Council accuses Clarkson’s Farm of ‘misleading’ depiction of planning meeting amid viewer backlash

Council accuses Clarkson’s Farm of ‘misleading’ depiction of planning meeting amid viewer backlash

An Oxfordshire council has hit back at the way a planning meeting was depicted in an episode of hit Amazon show Clarkson’s Farm.

Viewers accused the authority of being “short-sighted” and “pen pushing” after the series - which follows Jeremy Clarkson’s trials and tribulations as he runs farm Diddly Squat in the Cotswolds - showed councillors refuse the former Top Gear star’s application to launch a restaurant on his land.

West Oxfordshire District Council has now issued a statement defending itself, describing the show’s depiction as “misleading”.

The council said series two of Clarkson’s Farm promoted a “narrative...that the council has a vendetta against Mr Clarkson”.

Episode five of the show, entitled ‘Council-ing’, shows Clarkson attending a council Planning Committee meeting to discuss his proposal to turn an existing building into a restaurant, which would offer food produced by a co-operative of local farmers.

“In our head, the restaurant plan made sense,” Clarkson says before the meeting. “It would help the soil, it would help local farmers and local businesses, and it would help us offset the dwindling government subsidies.”

Councillors vote against the proposal (Amazon Prime/Clarkson’s Farm)
Councillors vote against the proposal (Amazon Prime/Clarkson’s Farm)

He said farmers have been told to “diversify” to survive financial constraints on the industry, adding: “That is exactly what this proposal is.
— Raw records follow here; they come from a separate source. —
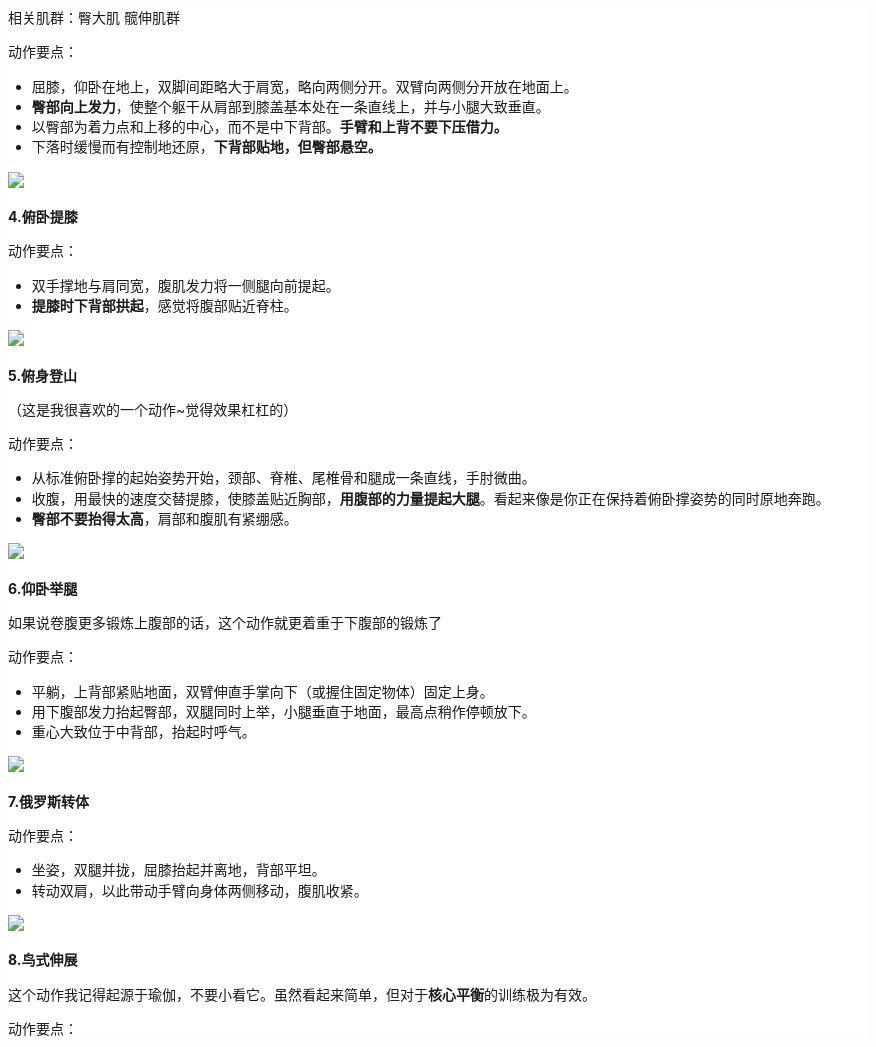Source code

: 相关肌群：臀大肌 髋伸肌群

动作要点：

*   屈膝，仰卧在地上，双脚间距略大于肩宽，略向两侧分开。双臂向两侧分开放在地面上。
*   **臀部向上发力**，使整个躯干从肩部到膝盖基本处在一条直线上，并与小腿大致垂直。
*   以臀部为着力点和上移的中心，而不是中下背部。**手臂和上背不要下压借力。**
*   下落时缓慢而有控制地还原，**下背部贴地，但臀部悬空。**

![](https://pic2.zhimg.com/v2-5fc2a1701a07919c1adf71f7d30b9025_b.gif?rss)

**4.俯卧提膝**

动作要点：

*   双手撑地与肩同宽，腹肌发力将一侧腿向前提起。
*   **提膝时下背部拱起**，感觉将腹部贴近脊柱。

![](https://pic3.zhimg.com/v2-92a94a3cb51593383d3449b106354756_b.gif?rss)

**5.俯身登山**

（这是我很喜欢的一个动作~觉得效果杠杠的）

动作要点：

*   从标准俯卧撑的起始姿势开始，颈部、脊椎、尾椎骨和腿成一条直线，手肘微曲。
*   收腹，用最快的速度交替提膝，使膝盖贴近胸部，**用腹部的力量提起大腿**。看起来像是你正在保持着俯卧撑姿势的同时原地奔跑。
*   **臀部不要抬得太高**，肩部和腹肌有紧绷感。

![](https://pic4.zhimg.com/v2-c7e46bb95c0c329cf28118adb5650d1b_b.gif?rss)

**6.仰卧举腿**

如果说卷腹更多锻炼上腹部的话，这个动作就更着重于下腹部的锻炼了

动作要点：

*   平躺，上背部紧贴地面，双臂伸直手掌向下（或握住固定物体）固定上身。
*   用下腹部发力抬起臀部，双腿同时上举，小腿垂直于地面，最高点稍作停顿放下。
*   重心大致位于中背部，抬起时呼气。

![](https://pic2.zhimg.com/v2-d15e82691ef11004d57edc7dc665bdc1_b.gif?rss)

**7.俄罗斯转体**

动作要点：

*   坐姿，双腿并拢，屈膝抬起并离地，背部平坦。
*   转动双肩，以此带动手臂向身体两侧移动，腹肌收紧。

![](https://pic3.zhimg.com/v2-2c9d1c080d794995fdffe95c518d7ab2_b.gif?rss)

**8.鸟式伸展**

这个动作我记得起源于瑜伽，不要小看它。虽然看起来简单，但对于**核心平衡**的训练极为有效。

动作要点：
It is diversification of a farming business.”

Councillors voted overwhelmingly to refuse the plans.

Fans criticised the decision on social media, describing the committee as “short-sighted” and “a bunch of pen pushing jobsworths”, accusing councillors of having “already made up their mind”.

A petition launched online to “save Diddly Squat Farm from planning injustice” has now garnered almost 160,000 signatures.

It accuses WODC of “not supporting Diddly Squat Farm becoming a successful local business by making planning decision based on bias towards Jeremy Clarkson”.

In a statement issued to the Oxford Mail, a West Oxfordshire District Council spokesperson has responded to the criticism it faces, saying: “The planning meeting shown in Clarkson’s Farm ran for well over an hour but was covered in a matter of minutes in the show.

“Jeremy Clarkson appeared to be frustrated by the council’s refusal of his proposal

Jeremy Clarkson reacts (Amazon Prime/Clarkson’s Farm)
Jeremy Clarkson reacts (Amazon Prime/Clarkson’s Farm)

“This meant that a lot of discussion from the meeting was missed, including a lot of very relevant legal planning advice and discussion that informed the decision taken by councillors.

“The ‘dark skies’ argument that featured in the programme was a very small part of the overall discussion and was not the reason for refusal of planning permission.

“Officers and councillors have to make some difficult decisions based on national planning related laws and guidance alongside local policies. Most applications have their pros and cons - as was obvious with the decisions for Diddly Squat Farm in Clarkson’s Farm.

“Indeed the Council recognised the benefits in the proposal to local farmers and the economy but the proposals did not meet other planning requirements and ultimately, having heard the whole case as opposed to edited highlights, the councillors voted to refuse planning permission.”

The spokesperson added: “Throughout series 2 of Clarkson’s Farm a lot of information was not included, or appears to have been misleading for viewers, leading to the narrative promoted by the series that the council has a vendetta against Mr Clarkson.

“Over recent years, Diddly Squat Farm has had many planning applications approved where they were in line with national and local planning policy and behind the scenes we have worked with the owners and planning agents of Diddly Squat Farm to try and reach a positive outcome where the business can operate within the planning laws and policies and help to support other local farmers. However, we can not force a business to work with us, and when that is the case we can only judge planning applications on what a business submits.

“The council operates in a transparent way so we were happy for the production team to attend the meeting in a way that didn’t obstruct the meeting taking place.”

Responding to the WODC comment, a Clarkson’s Farm spokesperson said: “Naturally not every element of filming makes the final edit of the programmes, however the episode covered both sides of the debate and the outcome of the meeting.”